• _Instruction_
Below are records with pictures in them. Output exactly the lines from the one with "hfov_deg: 80.5" through the one with "f_number: 2.2", both included, and leave every picture out; give only those lines.

• _Intrinsic camera parameters_
***

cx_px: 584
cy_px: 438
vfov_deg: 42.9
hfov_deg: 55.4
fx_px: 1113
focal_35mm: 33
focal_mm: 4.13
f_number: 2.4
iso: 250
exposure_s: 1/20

***

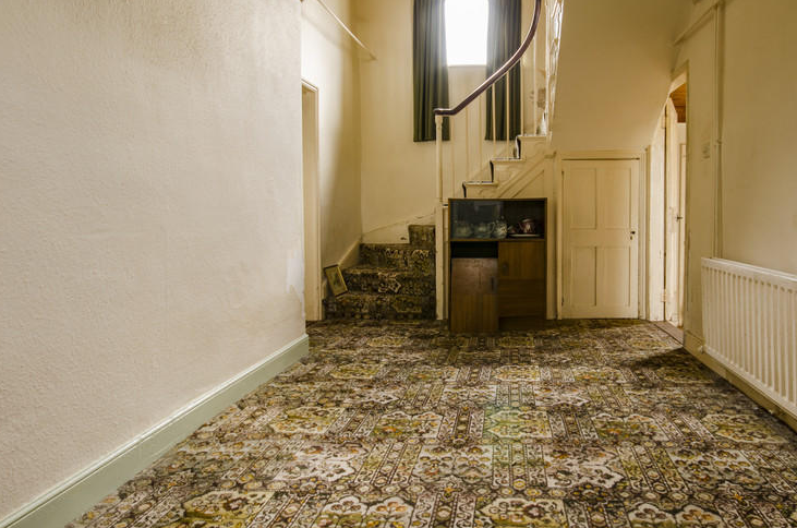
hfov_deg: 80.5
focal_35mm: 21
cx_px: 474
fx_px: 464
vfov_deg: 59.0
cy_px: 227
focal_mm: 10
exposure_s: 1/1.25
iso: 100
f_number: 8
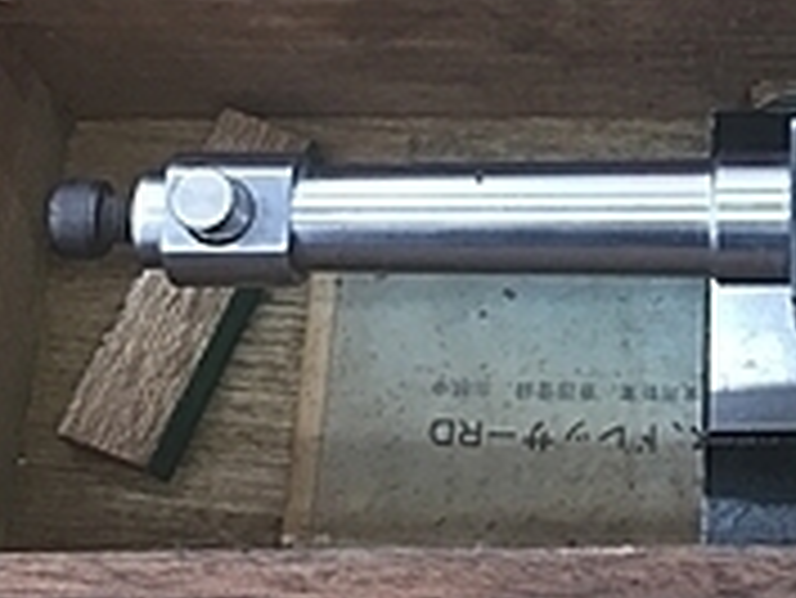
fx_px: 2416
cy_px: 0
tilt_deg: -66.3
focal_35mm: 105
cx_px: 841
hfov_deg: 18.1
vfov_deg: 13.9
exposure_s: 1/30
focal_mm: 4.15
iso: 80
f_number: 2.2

***

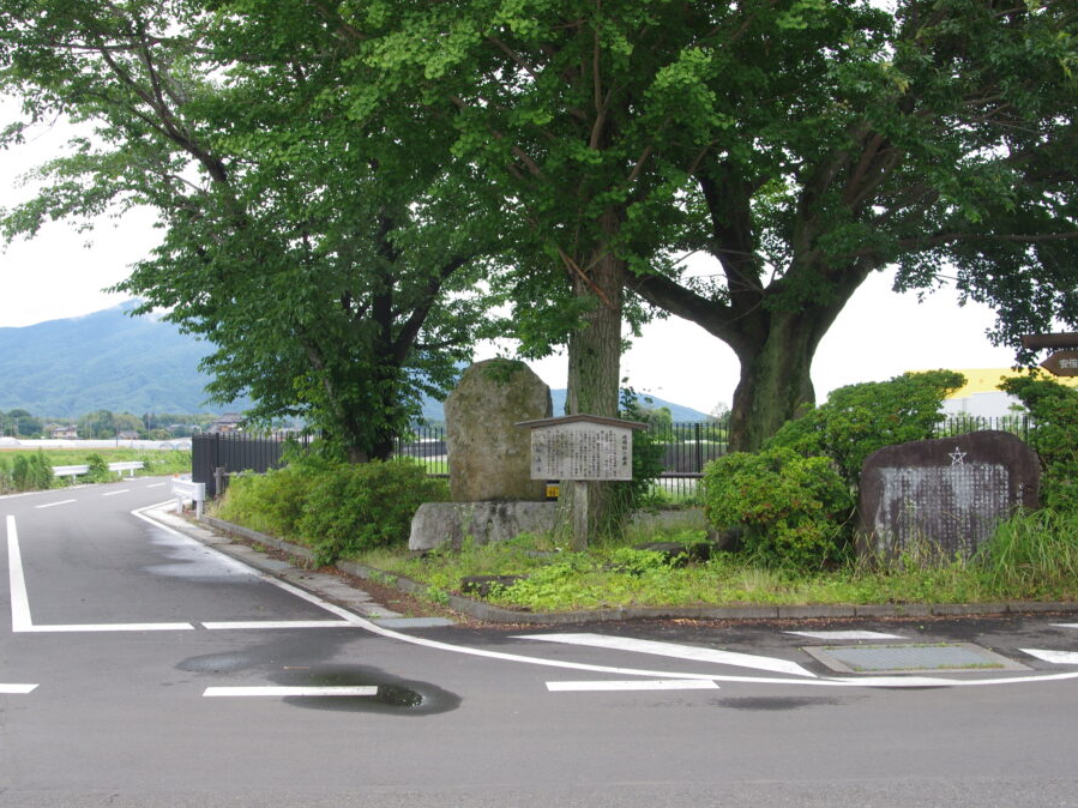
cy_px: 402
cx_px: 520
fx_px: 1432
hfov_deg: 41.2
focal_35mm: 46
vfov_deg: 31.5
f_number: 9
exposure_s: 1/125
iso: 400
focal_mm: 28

***

• _Expected answer_
hfov_deg: 80.5
focal_35mm: 21
cx_px: 474
fx_px: 464
vfov_deg: 59.0
cy_px: 227
focal_mm: 10
exposure_s: 1/1.25
iso: 100
f_number: 8
fx_px: 2416
cy_px: 0
tilt_deg: -66.3
focal_35mm: 105
cx_px: 841
hfov_deg: 18.1
vfov_deg: 13.9
exposure_s: 1/30
focal_mm: 4.15
iso: 80
f_number: 2.2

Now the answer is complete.